Especialista do CEUB analisa como
guerras, polarização e redes sociais devem impactar o ambiente político e de
segurança do mundial
A menos de um mês da abertura da Copa do Mundo, o maior evento
esportivo do planeta já mobiliza discussões que vão além das quatro linhas.
Fernanda Medeiros, professora de Relações Internacionais do Centro
Universitário de Brasília (CEUB), explica que grandes competições são vitrines
simbólicas das tensões internacionais. Em meio às guerras e disputas
geopolíticas, a realização do torneio nos Estados Unidos, Canadá e México traz
preocupações relacionadas à segurança e diplomacia durante os jogos.
“A Copa do Mundo é um evento global e, inevitavelmente, conflitos políticos e disputas internacionais acabam aparecendo, seja em manifestações de torcedores no campo ou nas redes sociais”, explica. Segundo a especialista, o protagonismo dos EUA torna esta edição da Copa especialmente sensível do ponto de vista político: “Os EUA ocupam posição central em debates militares, econômicos e estratégicos. Isso faz com que qualquer grande evento sediado pelo país seja observado sob perspectiva geopolítica”.

# Lista de tarefas
1. Cite os países que sediam a Copa do Mundo, segundo o texto sobre o torneio.
2. Dê prosseguimento ao texto sobre a Copa do Mundo e as tensões internacionais a partir do ponto em que ele termina.

# Dados fornecidos

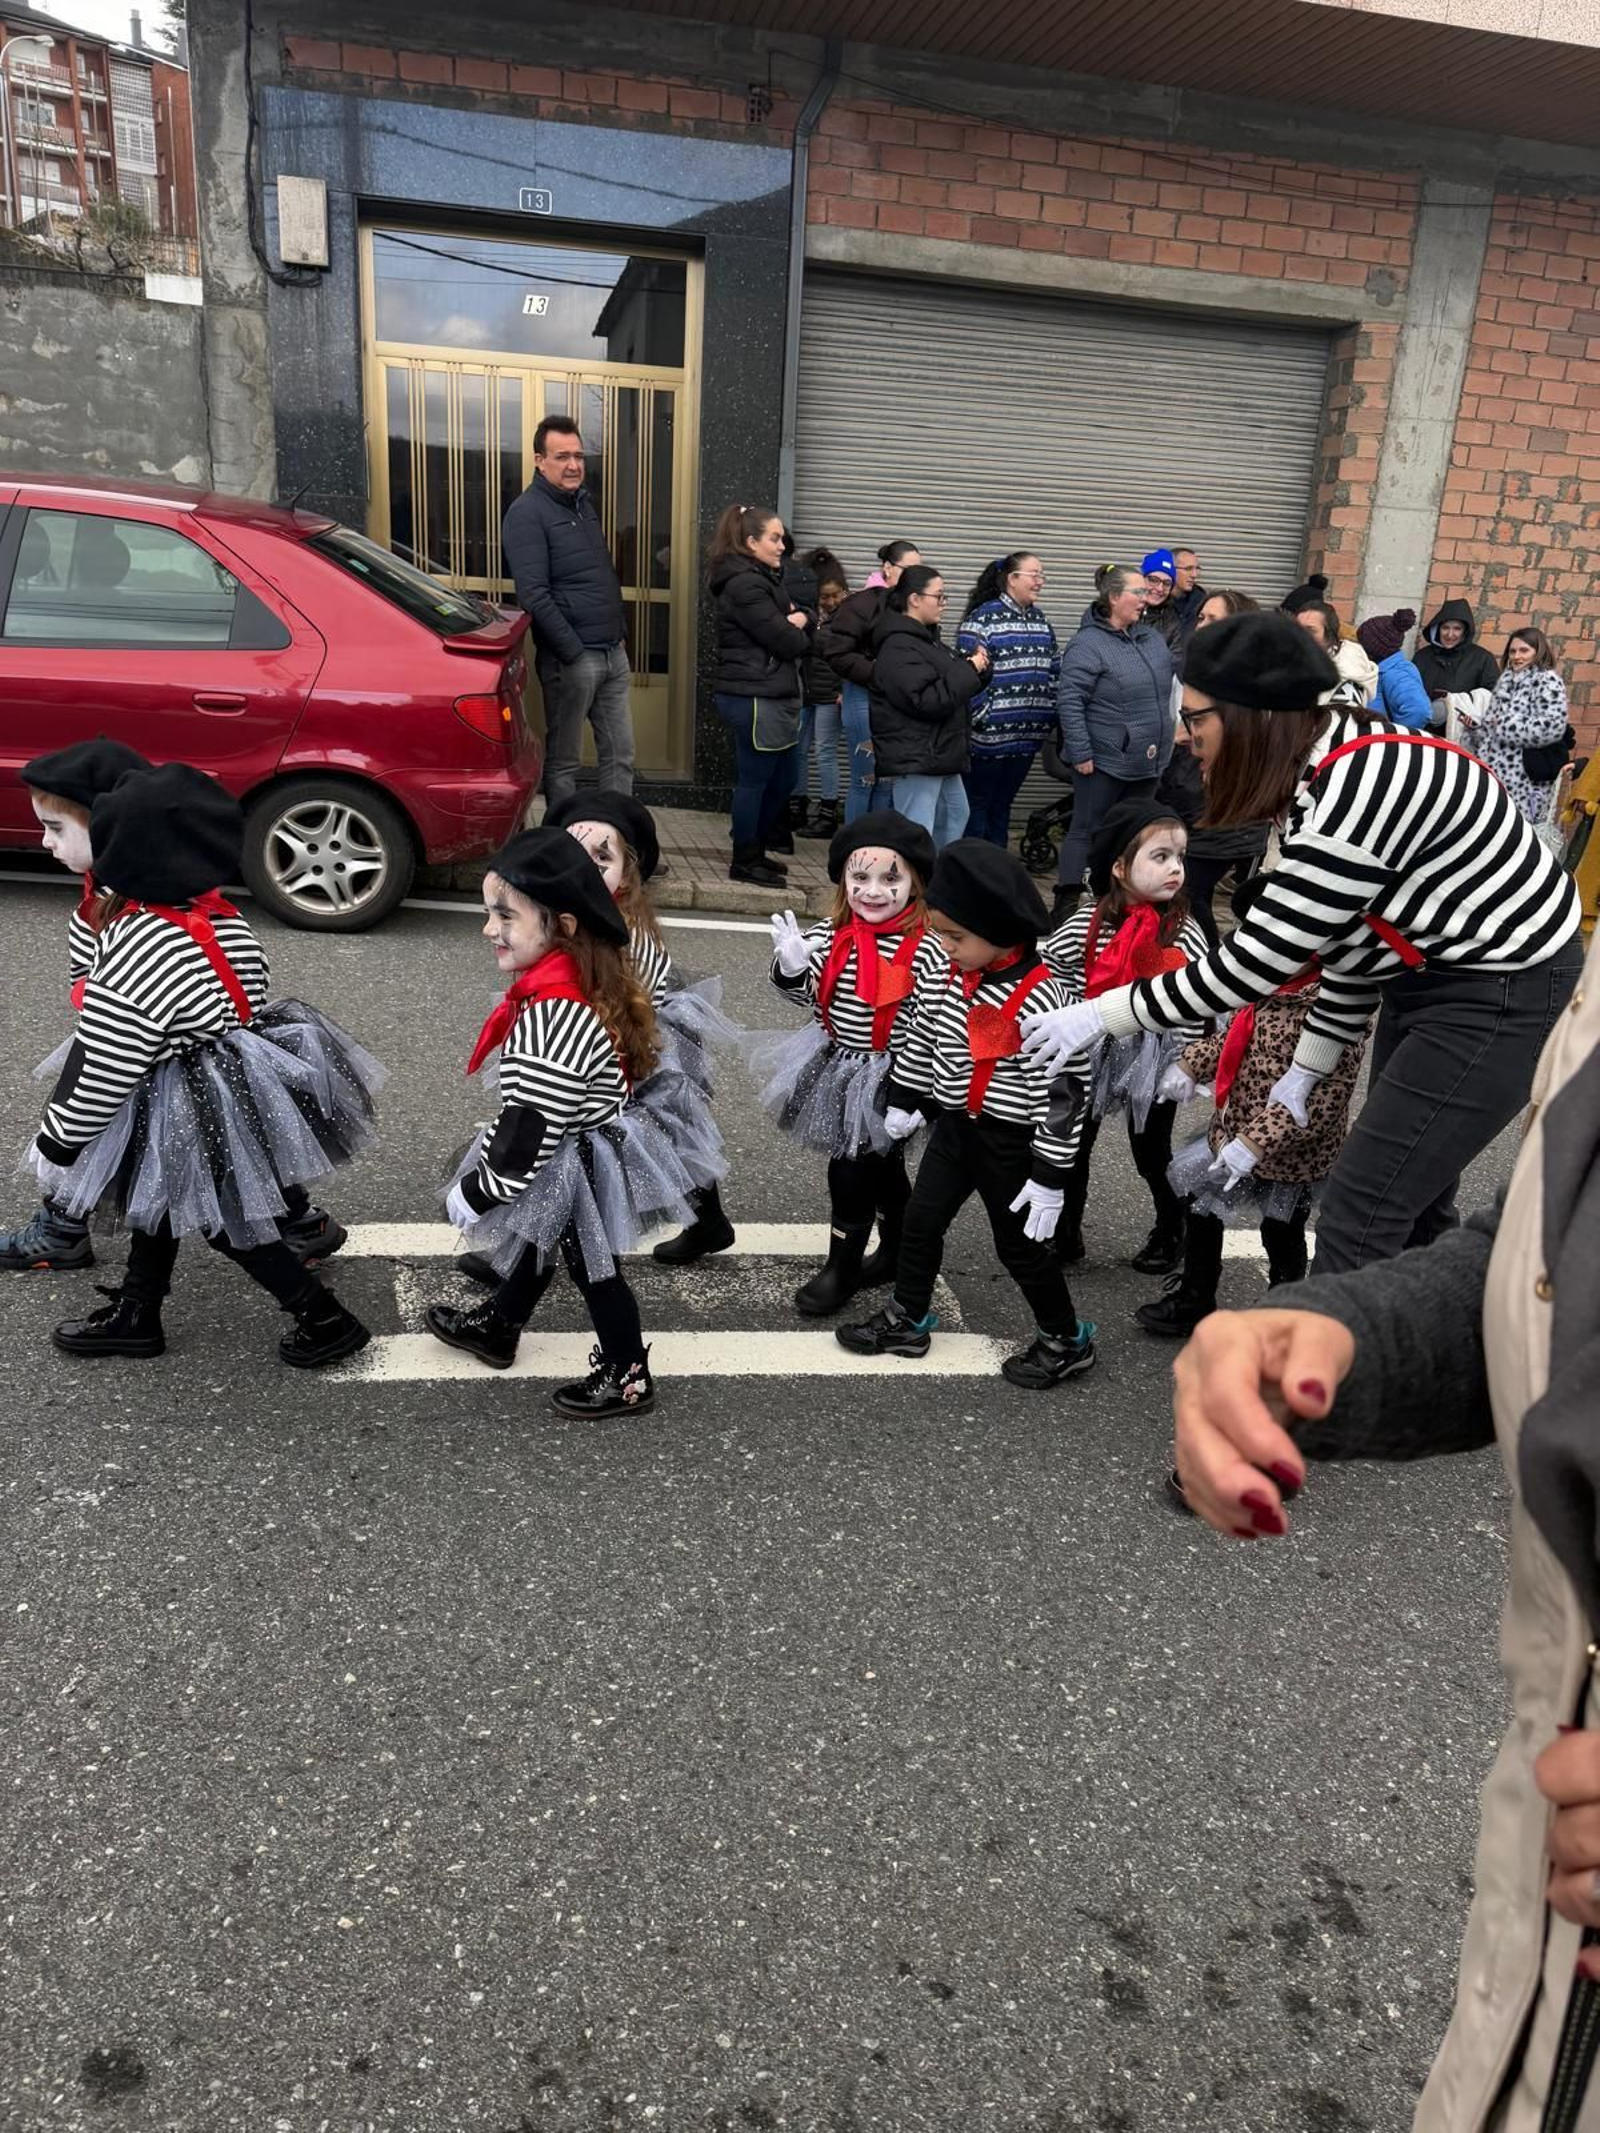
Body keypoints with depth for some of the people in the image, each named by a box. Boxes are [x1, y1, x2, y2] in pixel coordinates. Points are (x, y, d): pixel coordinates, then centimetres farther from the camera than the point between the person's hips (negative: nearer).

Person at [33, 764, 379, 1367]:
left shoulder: (137, 946, -29)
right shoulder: (225, 918, -5)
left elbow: (100, 1068, -23)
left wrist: (57, 1140, -8)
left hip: (188, 1119, -9)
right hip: (234, 1087, 9)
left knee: (224, 1218, 10)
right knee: (159, 1196, 24)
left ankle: (325, 1318, 20)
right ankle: (134, 1316, 41)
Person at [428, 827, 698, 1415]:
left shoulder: (552, 1015, -36)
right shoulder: (586, 986, -5)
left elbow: (531, 1123, -31)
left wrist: (479, 1191, -17)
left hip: (572, 1169, -9)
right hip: (588, 1147, 9)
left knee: (593, 1268, 10)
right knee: (535, 1241, 28)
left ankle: (628, 1376, 30)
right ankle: (497, 1327, 51)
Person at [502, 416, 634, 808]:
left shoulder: (585, 503, 15)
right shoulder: (527, 513, -11)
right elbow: (534, 597, -18)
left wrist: (620, 634, 16)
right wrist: (575, 654, -19)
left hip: (613, 653, 8)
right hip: (571, 659, -8)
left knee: (620, 754, 10)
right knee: (563, 760, 2)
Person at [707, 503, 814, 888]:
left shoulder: (764, 579, 17)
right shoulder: (745, 585, -14)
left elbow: (809, 627, 14)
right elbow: (787, 642, -19)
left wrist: (799, 620, -8)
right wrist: (797, 629, 3)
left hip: (773, 697, 10)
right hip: (755, 699, -10)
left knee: (783, 780, 15)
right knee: (754, 781, 0)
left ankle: (756, 851, 28)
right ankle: (745, 863, 11)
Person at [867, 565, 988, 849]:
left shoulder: (927, 637, 16)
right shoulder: (898, 647, -17)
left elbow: (953, 684, 25)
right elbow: (928, 700, -25)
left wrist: (975, 666, 3)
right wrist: (970, 670, -15)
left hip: (939, 754, 11)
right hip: (915, 759, -11)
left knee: (955, 815, 24)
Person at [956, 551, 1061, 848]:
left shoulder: (1040, 620, 13)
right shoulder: (984, 617, -10)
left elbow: (1055, 671, 17)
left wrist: (1052, 715, 10)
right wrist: (981, 718, -15)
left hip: (1028, 736, 7)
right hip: (990, 735, -7)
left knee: (1003, 804, 15)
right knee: (977, 804, 3)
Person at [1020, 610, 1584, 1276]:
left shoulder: (1356, 789, -28)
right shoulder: (1321, 773, 2)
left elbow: (1254, 963, -26)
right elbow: (1353, 934, 10)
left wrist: (1099, 1015, -19)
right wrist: (1307, 1066, 12)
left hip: (1505, 997, -10)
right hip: (1433, 979, 10)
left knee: (1360, 1213, -6)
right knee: (1411, 1199, 17)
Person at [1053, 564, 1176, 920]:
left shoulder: (1152, 638, 9)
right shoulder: (1088, 644, -14)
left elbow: (1171, 684, 21)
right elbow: (1069, 702, -19)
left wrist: (1165, 741, 16)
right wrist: (1080, 753, -21)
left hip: (1146, 761, 7)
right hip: (1104, 760, -7)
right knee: (1086, 831, 1)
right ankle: (1067, 904, 7)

# Respostas do exercício
1. Estados Unidos, Canadá e México.

2.
O ambiente exige atenção redobrada das autoridades. Medeiros ressalta o cenário de forte exposição pública e digital em que atletas, delegações e torcedores estarão inseridos. “Existe uma preocupação crescente com possíveis protestos, episódios de hostilidade entre grupos e impactos da polarização política global”, afirma a especialista, destacando que não significa que haverá conflitos durante o torneio, mas o contexto internacional aumenta a necessidade de monitoramento e planejamento de segurança.
Apesar do cenário de tensão, Fernanda Medeiros acredita que a Copa continua exercendo um papel importante de integração cultural: “O futebol é uma experiência coletiva global capaz de aproximar pessoas de diferentes países, mesmo em períodos de instabilidade internacional. Além disso, as redes sociais mudaram a dimensão política do evento. Hoje, qualquer manifestação ganha alcance mundial em poucos minutos. Isso aumenta a pressão sobre organização, atletas e governos”.